> [Excerpted text]:
## kirbykirby Group Title x^2*y' + 3xy = 1 (Linear DE) one year ago one year ago

1. kirbykirby Group Title

I divide by x^2 to get y' + (3/x)y=1/x^2 My integration factor though gives me |x|^3

2. kirbykirby Group Title

I dunno what to do with this absolute value :S

3. shamim Group Title

is it $x ^{2}y \prime +3xy=1$

4. kirbykirby Group Title

yes

5. nubeer Group Title

have you tried Cautiy Eiller..?

6. kirbykirby Group Title

WHat's Cautiy Eiller?

7. chemENGINEER Group Title

basically Put the differential equation in the correct initial form Find the integrating factor Multiply everything in the differential equation by and verify that the left side becomes the product rule and write it as such. Integrate both sides, make sure you properly deal with the constant of integration. Solve for the solution y(t).

8. kirbykirby Group Title

(I tried seeing what wolfram alpha does, but they always do Integral (1/x) as ln x, but we are supposed to do it as ln |x|)

9. nubeer Group Title

mm no.. sorry that won't work here..

10. kirbykirby Group Title

I get $|x|^3y' +\frac{3|x|^3}{x}=\frac{|x|^3}{x^2}$

11. kirbykirby Group Title

after multiplying te integration factor

12. chemENGINEER Group Title

the final step is then d/dx[x^3y]=int(x) which is simple.

> [Dataset content]:
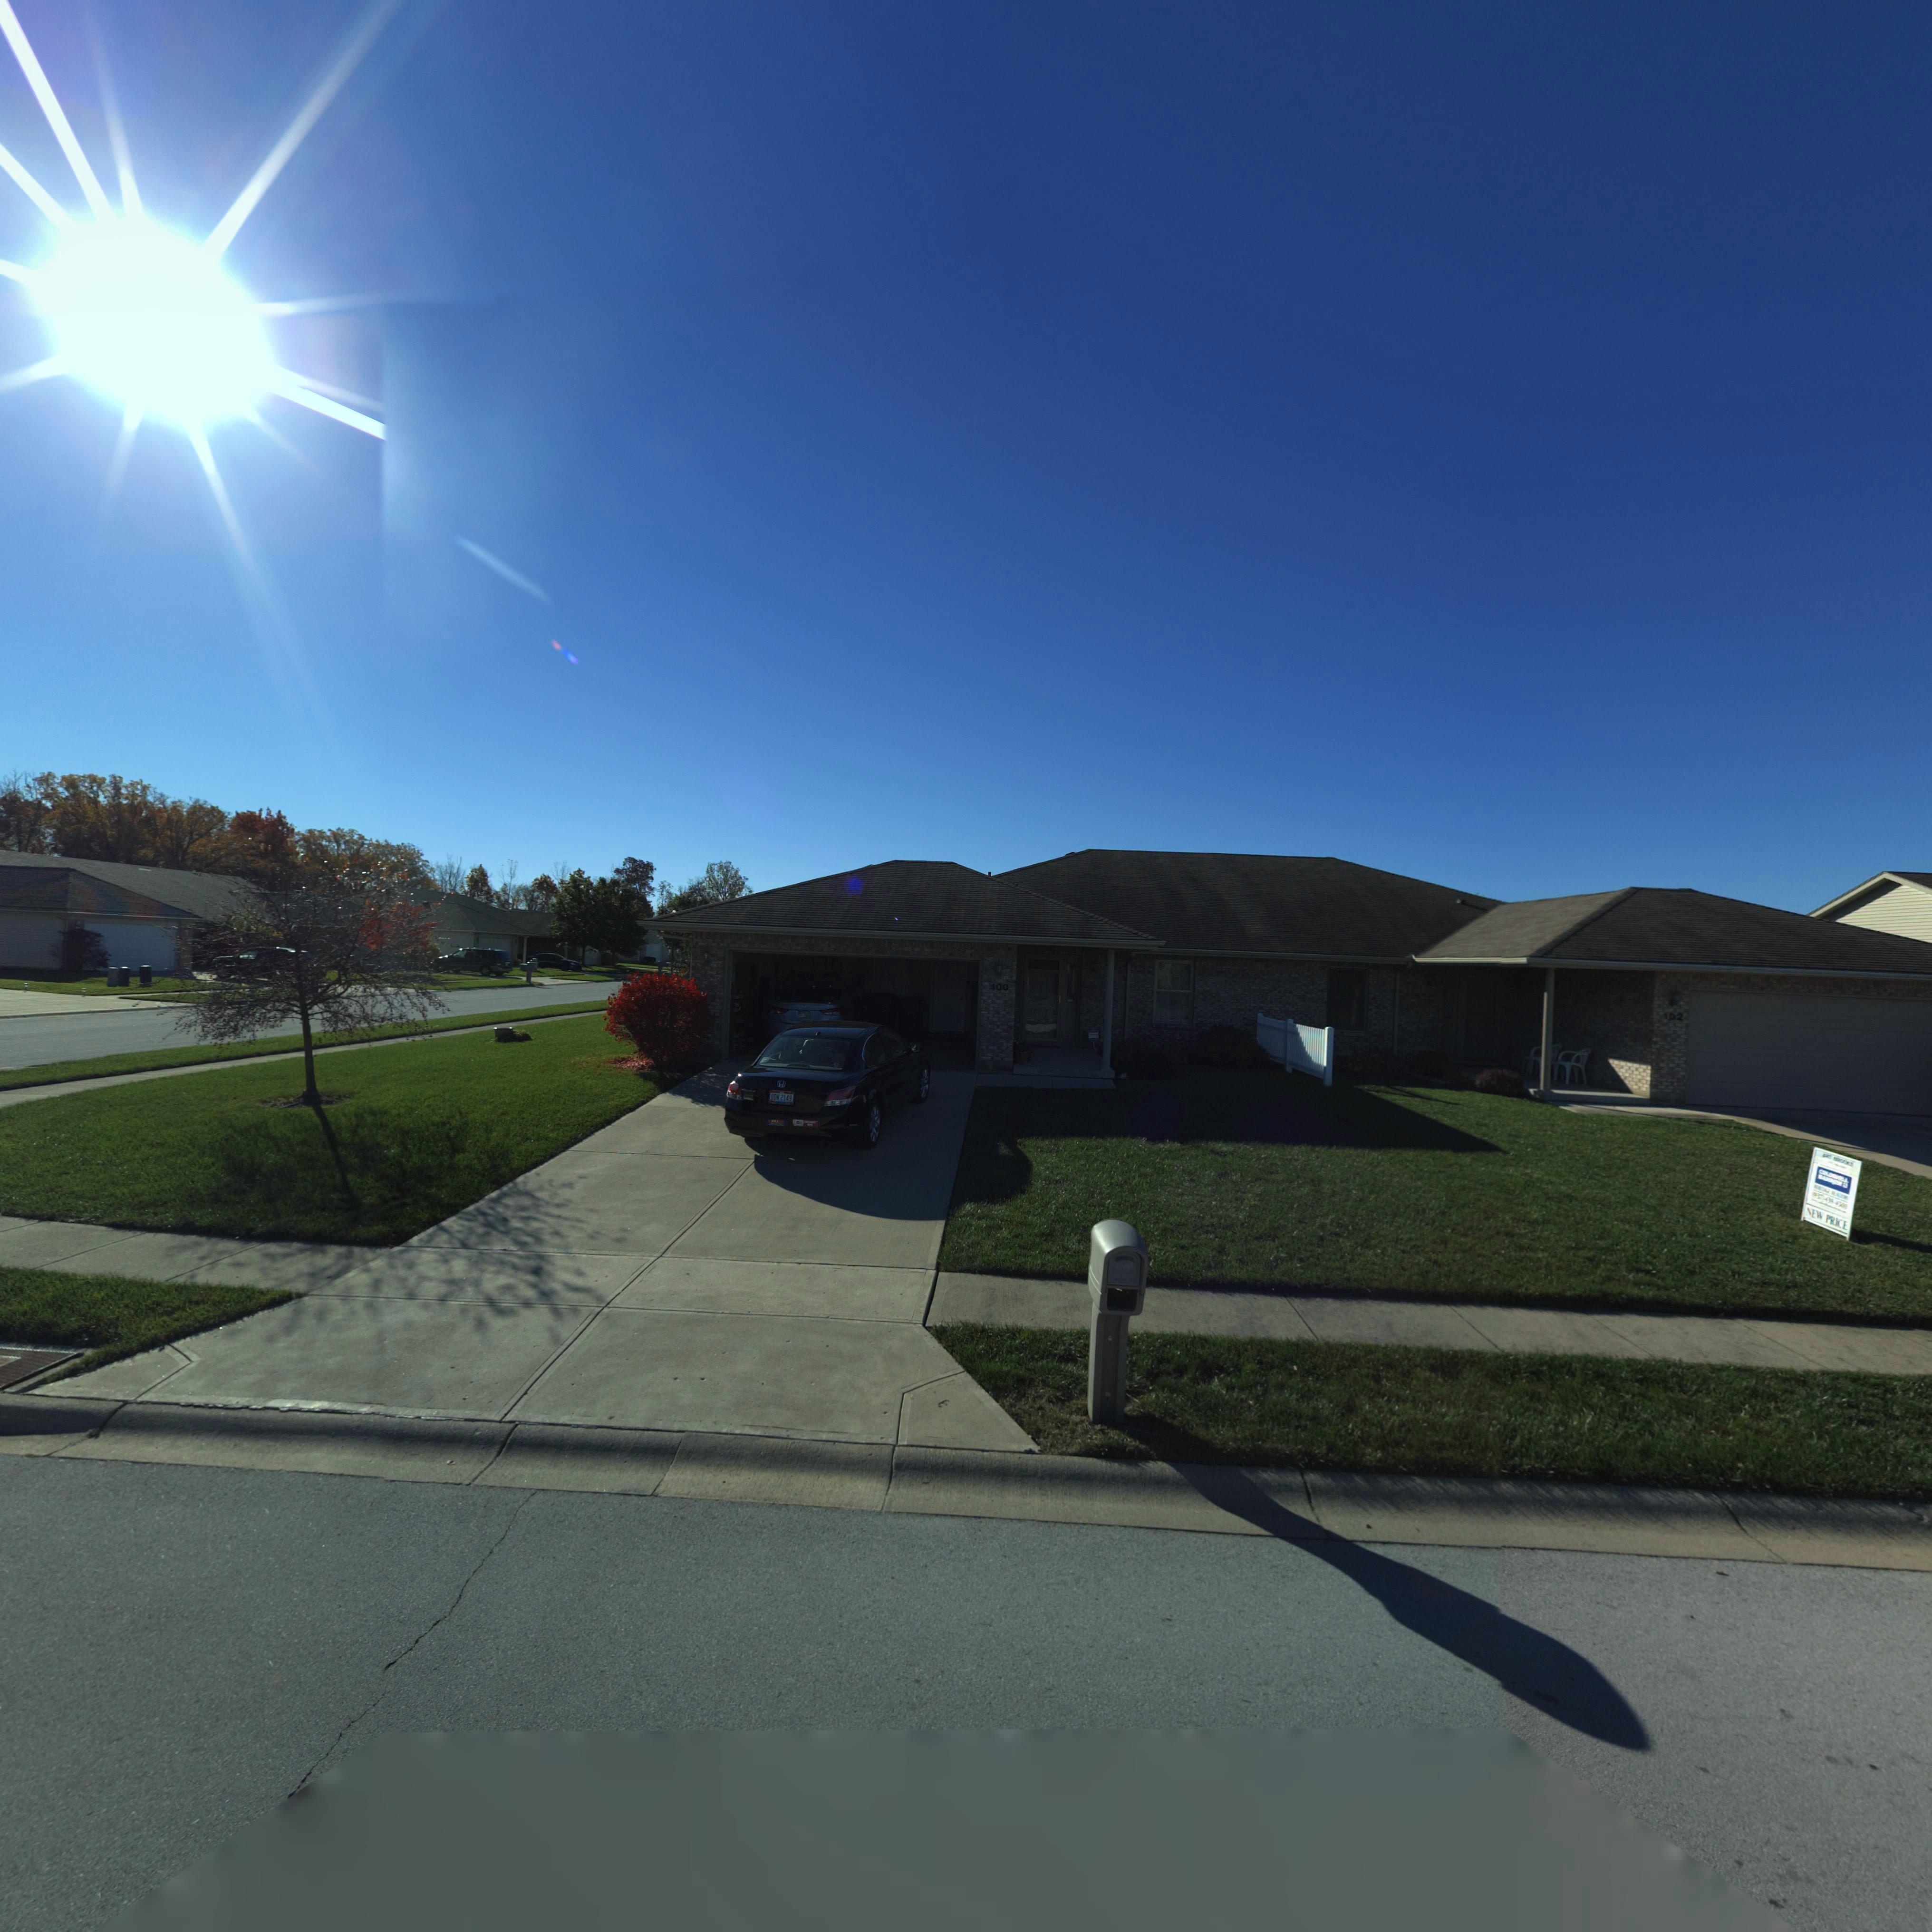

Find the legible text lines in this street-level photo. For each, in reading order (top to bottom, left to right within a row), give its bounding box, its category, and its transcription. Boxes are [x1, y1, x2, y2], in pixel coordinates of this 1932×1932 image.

> [Stated goal]: Please carry the forum thread about solving x^2*y' + 3xy = 1 forward, picking up after its final post.

> [Right answer]:
13. chemENGINEER Group Title

excuse me it is x^3y=int(x) which is to say d/dx[x^3y]=x^3/x^2

14. kirbykirby Group Title

But we hae absolute values no? Integral (1/x) = ln|x|

15. chemENGINEER Group Title

this yields x^3y=x^2/2 then jus divide by x^3 to get y=1/2(x^-1)

16. kirbykirby Group Title

How do you know if the x is always positive?

17. chemENGINEER Group Title

Try reading some outside resources like http://tutorial.math.lamar.edu/Classes/DE/Linear.aspx !!! I liked this site when i was a rook!

18. kirbykirby Group Title

COuld it be because if we say x>0, then the drop the absolute value, but if x <0, then you put -x^3 everywhere (but since the whole equation is negative, you just "divide by -1" o_o?

19. chemENGINEER Group Title

otherwise though this solution looks correct..any problems you see?

20. kirbykirby Group Title

No I was mainly concerned about the absolute value

21. kirbykirby Group Title

Thanks though !

22. shubhamsrg Group Title

Ignore the absolute value.

23. UnkleRhaukus Group Title

yeah.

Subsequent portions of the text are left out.